----- Document text
Again the paper changed
hands. This time in 1890 when Holt sold to the local school teacher, J. K.
Drinnan, and the daily issue was discontinued. F. G. Forster was brought out
from the east to take over the printing end, and J.K. continued as editor,
owner and publisher until January, 1894, when he was bought out by a joint
stock company of local business and railroad men (the Medicine Hat Publishing
and Printing Company). A man from Winnipeg, named Gordon, was installed as
editor, but when he left in March, 1895, Mr. Forster took over the editor’s
desk and during the next 15 years built up one of the best weekly papers in the
country.
Again the paper was looking
for a purchaser. With this object in view the company brought in a linotype and
in July, 1910, started publishing a daily edition, the better to attract
eastern interests. Mr. Forster was installed as Editor and manager with A. J.
----------
Problems and tasks
1 > From the newspaper history text, extract the part that opens with the words containing "Again the paper was" and closes with "manager with A. J.", reproducing it verbatim.
2 > According to the newspaper history text, who bought out J. K. Drinnan in January, 1894?
----- Data provided
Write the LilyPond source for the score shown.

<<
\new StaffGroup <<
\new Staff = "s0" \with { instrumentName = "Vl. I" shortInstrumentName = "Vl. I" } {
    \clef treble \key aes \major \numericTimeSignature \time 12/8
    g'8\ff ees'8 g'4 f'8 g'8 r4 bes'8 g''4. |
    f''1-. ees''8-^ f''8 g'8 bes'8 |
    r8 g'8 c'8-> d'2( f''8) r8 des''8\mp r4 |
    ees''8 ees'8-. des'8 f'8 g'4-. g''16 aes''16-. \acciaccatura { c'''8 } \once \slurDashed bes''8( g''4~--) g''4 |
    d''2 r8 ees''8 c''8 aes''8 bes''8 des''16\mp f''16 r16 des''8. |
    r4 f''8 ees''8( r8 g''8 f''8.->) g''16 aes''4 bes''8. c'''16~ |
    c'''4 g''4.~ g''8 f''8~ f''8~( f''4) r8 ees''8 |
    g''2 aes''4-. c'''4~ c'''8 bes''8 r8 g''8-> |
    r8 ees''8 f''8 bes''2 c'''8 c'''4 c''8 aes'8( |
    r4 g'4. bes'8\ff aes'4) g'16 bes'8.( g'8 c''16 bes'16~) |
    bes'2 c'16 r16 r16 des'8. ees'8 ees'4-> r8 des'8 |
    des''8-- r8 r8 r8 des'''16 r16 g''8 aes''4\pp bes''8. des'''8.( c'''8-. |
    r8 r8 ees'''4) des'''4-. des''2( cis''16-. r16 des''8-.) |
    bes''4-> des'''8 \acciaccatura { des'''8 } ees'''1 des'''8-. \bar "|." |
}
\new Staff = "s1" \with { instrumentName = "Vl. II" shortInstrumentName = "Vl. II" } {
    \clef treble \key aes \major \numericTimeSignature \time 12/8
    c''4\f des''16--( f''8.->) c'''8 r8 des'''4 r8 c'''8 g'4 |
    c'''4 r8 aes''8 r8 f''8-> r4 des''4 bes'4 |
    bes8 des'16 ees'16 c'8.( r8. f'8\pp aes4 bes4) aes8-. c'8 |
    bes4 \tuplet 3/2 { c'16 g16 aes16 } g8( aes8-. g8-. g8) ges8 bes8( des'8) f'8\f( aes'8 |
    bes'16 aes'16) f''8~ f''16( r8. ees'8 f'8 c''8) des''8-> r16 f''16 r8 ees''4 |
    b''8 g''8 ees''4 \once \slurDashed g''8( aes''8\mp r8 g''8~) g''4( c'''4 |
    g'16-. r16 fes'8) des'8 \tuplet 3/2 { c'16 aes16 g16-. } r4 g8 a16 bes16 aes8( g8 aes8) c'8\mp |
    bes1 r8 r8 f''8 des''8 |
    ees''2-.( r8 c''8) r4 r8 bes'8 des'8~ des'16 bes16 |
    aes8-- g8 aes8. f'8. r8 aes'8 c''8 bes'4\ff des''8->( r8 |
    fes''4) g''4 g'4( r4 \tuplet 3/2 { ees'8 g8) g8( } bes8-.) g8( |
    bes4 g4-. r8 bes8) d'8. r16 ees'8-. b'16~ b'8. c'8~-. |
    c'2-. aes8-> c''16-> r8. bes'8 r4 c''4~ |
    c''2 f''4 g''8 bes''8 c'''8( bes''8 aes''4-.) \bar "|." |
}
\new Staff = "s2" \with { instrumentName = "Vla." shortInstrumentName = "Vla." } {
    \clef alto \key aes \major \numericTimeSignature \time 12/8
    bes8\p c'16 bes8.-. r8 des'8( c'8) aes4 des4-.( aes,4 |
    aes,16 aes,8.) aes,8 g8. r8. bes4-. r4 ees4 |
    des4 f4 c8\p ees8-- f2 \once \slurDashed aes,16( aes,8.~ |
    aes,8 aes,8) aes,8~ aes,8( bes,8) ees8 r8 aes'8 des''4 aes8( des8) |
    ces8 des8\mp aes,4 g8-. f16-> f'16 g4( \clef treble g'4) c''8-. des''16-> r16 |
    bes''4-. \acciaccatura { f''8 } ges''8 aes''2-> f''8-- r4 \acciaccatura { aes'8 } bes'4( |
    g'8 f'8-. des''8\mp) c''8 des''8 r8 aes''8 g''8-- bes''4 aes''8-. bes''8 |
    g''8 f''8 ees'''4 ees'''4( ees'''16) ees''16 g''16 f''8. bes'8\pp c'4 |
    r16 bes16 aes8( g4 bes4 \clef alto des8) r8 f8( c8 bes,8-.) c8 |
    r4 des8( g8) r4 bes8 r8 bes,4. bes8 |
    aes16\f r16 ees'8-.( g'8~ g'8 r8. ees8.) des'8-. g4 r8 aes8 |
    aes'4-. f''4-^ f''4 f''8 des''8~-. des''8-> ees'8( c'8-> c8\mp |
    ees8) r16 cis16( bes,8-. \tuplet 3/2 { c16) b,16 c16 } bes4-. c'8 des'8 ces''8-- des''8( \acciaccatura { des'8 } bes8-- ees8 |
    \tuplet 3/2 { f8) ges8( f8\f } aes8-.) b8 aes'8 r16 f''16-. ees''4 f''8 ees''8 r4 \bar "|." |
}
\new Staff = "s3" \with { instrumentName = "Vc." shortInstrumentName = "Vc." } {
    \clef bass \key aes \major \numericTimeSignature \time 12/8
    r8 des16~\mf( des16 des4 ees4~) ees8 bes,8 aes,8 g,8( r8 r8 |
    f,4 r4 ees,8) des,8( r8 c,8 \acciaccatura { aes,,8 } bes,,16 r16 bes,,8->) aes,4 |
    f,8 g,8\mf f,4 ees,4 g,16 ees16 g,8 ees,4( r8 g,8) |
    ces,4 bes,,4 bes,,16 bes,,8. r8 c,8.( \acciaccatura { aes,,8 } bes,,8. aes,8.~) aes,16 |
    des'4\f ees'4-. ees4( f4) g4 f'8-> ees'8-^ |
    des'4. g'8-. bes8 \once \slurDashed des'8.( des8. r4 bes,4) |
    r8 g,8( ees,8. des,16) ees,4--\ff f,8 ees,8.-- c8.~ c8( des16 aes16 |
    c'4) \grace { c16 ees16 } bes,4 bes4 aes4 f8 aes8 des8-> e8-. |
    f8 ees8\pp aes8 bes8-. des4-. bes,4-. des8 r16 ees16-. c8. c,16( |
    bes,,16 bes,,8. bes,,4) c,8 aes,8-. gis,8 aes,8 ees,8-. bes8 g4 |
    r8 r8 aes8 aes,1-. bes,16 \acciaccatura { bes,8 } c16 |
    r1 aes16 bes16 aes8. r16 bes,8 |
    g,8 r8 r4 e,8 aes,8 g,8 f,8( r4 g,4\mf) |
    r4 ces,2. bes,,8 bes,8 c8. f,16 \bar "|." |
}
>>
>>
----------
Written answers
1 >
Again the paper was looking
for a purchaser. With this object in view the company brought in a linotype and
in July, 1910, started publishing a daily edition, the better to attract
eastern interests. Mr. Forster was installed as Editor and manager with A. J.

2 > A joint stock company of local business and railroad men, the Medicine Hat Publishing and Printing Company.